Wer bereit ist, den Hungertod zu sterben, lässt andere in der Regel nicht kalt

Ein Hungerstreik soll außerdem Öffentlichkeit erzeugen. Wenn jemand bereit sei, für seine Ziele den Hungertod zu sterben, lasse das andere in der Regel nicht kalt.

Der Mediziner erinnert an bekannte Persönlichkeiten, die zu diesem Mittel gegriffen haben. Das jüngste Beispiel ist der russische Oppositionelle Alexander Nawalny, der mit einem Hungerstreik gegen seine Haftbedingungen protestiert hat. Mahatma Gandhi wählte den Hungerstreik als politisches Druckmittel.

Menschen, die in den Hungerstreik treten, fühlen sich machtlos

Und noch eine Gemeinsamkeit hat Teigelack ausgemacht: Menschen, die in den Hungerstreik treten, empfinden sich als machtlos und ihre Situation als so ausweglos, dass sie bereit sind, eine existenzielle Bedrohung einzugehen.

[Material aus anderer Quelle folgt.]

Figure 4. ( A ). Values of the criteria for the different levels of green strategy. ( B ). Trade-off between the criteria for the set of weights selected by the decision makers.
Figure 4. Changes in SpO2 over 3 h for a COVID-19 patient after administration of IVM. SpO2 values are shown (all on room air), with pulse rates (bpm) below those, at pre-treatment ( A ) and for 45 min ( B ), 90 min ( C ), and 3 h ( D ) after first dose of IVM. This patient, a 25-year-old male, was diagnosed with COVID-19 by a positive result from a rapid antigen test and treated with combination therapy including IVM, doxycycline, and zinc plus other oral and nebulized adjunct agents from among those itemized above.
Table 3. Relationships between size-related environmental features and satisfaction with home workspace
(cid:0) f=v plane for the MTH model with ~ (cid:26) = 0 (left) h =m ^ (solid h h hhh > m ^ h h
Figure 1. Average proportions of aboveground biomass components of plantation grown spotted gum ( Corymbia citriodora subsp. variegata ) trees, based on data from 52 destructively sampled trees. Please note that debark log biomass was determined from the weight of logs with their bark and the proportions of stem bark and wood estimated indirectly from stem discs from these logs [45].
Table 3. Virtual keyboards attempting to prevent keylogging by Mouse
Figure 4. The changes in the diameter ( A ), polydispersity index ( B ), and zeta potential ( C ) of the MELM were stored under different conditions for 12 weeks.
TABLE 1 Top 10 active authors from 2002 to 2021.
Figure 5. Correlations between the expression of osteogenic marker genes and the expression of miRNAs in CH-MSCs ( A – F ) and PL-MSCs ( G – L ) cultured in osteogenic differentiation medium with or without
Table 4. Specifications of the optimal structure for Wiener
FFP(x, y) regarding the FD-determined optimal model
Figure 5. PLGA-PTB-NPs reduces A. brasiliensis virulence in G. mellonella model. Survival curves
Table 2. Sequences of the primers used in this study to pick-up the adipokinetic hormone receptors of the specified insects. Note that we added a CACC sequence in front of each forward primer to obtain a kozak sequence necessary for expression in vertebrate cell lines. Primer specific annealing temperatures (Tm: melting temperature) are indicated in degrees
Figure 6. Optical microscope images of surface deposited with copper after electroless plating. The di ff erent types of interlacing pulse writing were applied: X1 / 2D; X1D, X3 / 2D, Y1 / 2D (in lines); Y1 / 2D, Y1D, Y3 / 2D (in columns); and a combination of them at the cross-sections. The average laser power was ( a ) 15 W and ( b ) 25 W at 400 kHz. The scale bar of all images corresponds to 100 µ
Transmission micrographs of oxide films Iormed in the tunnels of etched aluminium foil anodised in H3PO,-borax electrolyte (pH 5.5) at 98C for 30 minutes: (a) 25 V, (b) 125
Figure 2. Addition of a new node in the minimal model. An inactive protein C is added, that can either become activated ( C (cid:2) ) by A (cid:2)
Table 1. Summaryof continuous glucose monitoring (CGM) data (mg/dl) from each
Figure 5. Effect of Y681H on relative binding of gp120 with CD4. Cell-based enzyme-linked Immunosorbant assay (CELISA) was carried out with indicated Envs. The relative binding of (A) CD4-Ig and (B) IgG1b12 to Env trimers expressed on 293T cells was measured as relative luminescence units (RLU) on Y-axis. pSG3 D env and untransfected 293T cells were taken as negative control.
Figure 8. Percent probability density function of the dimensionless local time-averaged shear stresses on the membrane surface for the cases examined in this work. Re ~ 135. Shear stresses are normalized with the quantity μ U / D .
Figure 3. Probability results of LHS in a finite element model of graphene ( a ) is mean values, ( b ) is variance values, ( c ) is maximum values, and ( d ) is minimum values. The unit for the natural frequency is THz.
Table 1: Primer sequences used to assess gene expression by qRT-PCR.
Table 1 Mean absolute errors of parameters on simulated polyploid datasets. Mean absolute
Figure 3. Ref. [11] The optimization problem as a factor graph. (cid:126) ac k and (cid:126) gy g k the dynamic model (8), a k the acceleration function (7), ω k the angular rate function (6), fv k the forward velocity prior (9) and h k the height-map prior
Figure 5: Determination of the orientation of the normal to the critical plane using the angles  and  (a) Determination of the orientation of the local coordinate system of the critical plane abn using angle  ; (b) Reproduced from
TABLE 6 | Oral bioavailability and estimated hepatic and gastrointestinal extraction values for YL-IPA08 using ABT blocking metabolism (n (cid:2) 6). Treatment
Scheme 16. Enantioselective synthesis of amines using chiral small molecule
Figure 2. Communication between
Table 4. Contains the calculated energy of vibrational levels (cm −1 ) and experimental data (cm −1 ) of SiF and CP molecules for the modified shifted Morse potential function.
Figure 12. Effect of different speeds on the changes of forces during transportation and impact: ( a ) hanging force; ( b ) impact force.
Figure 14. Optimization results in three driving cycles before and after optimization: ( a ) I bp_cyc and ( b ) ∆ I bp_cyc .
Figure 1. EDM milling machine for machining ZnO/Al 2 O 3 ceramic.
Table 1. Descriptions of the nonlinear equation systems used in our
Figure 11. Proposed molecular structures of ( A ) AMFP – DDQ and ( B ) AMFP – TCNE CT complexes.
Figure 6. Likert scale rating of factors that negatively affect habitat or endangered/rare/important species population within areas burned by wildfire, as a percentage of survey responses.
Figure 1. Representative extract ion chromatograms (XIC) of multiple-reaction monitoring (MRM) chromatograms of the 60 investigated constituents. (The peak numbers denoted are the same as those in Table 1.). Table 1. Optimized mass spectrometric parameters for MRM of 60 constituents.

„Man kann natürlich darüber streiten, ob die Klimakrise diese existenzielle Bedrohung rechtfertigt oder nicht“, sagt Teigelack in Anspielung auf den Hungerstreik der 18-jährigen Essenerin Marlene Barth. „Aber das muss jeder für sich entscheiden.“

Rückschlüsse auf die Persönlichkeit lassen sich nach Teigelacks Einschätzung durch einen Hungerstreik nicht ziehen. Sowohl Menschen, die emotional gefestigt sind, als auch instabile Menschen würden zu diesem Mittel greifen.